Here is our Smurfette’s report:

The Party:

My overall impression of the party, itself, was that it was pretentious. It
felt like everyone was just there to be seen. The bachelors did not seem all
too sure how or why they got there and the whole event was very shallow.
The food:https://i1.wp.com/farm4.static.flickr.com/3529/3772525386_4e66365b39.jpg
As far as the food goes, it wasn’t much to speak of, especially from a
vegetarians stand point. They had three appetizers, shrimp, ceviche, and some
kind of meat roll. The only thing that was veggie friendly was the guacamole
bar, which had its own pretentiousness to it, given the fact that it was like
the Marble Slab for guacamole. Everyone got to choose what kind of fixings
they wanted in their own personal guacamole, and then it was mixed up, right
in front of you.

The drinks:
The new drink that was “announced” for Grey Goose Vodka was the Iguana.
This drink was an overly complicated mixture of lemon, vodka, cucumber juice,
spices, and god knows what else. All this drinker knows is that that drink
was personally responsible for the 6 deep line at the bar. And to tell you
the truth, it wasn’t even that good.

The good points, were the music, the free Dos XX, and chatting with my co-worker.

First bachelor to be interviewed: James Moody owner of Mohawks
We asked, “Do you feel more able to identify with women now that you are being
judged solely on your gender?” He answered “No.” He feels like he has always
been able to identify with women because he loves his mom. (Awww) He says
that he has no idea how the selection process went, but that he was nominated
by friends. He also said that he wasn’t looking to get married or even for a
relationship, but that he’s more of a person to hide in his work.
My impression: He’s a nice guy, but kind of shy and didn’t really want to be
there.

Second bachelor to be interviewed: Marc English

We asked him the same question as Mohawks guy; does he feel like he can
identify with women now. He said “Yes. You mean do I feel like a piece of
meat? Yes, I do feel like a piece of meat.” He also said that he is a
carnivore because he likes his food to be able to think and that his favorite
place to get a good spinach salad is the Woodland. He was
nominated by friends and that he got into the top 10 because his friend’s wife
works for the magazine.
My impression: He’s a nice guy who likes to be the cut-up and the life of the
party. He’s funny.

Third bachelor to be interviewed: Steven…
We asked him if he was looking to get married.

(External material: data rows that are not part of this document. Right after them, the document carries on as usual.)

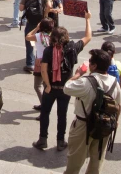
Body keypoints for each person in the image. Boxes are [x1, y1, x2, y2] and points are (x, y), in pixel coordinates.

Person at [33, 11, 92, 152]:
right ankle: (60, 141)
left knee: (45, 113)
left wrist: (47, 85)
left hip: (51, 87)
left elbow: (43, 69)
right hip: (65, 88)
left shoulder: (48, 50)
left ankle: (43, 139)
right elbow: (88, 37)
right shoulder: (72, 48)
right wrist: (87, 20)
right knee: (62, 114)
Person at [62, 49, 121, 174]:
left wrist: (78, 73)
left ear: (94, 66)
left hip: (83, 125)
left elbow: (66, 88)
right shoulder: (115, 83)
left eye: (90, 62)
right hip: (105, 124)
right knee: (96, 162)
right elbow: (118, 106)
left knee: (75, 162)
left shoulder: (85, 82)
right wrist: (116, 121)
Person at [19, 0, 48, 73]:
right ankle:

He said, “of course,” that it
was the “American Dream.” He also said that he was nominated by friends, but
that he paid a bunch of people off to the on the top 10.
My impression: He’s a cocky bastard.

So there you have it, Austin most eligible bachelors are the same kind of guys you would meet at any singles bar and the party was, in a word pretentious. If you guys like this report let me know and I will send my team of crack reporters to other exciting Austin events.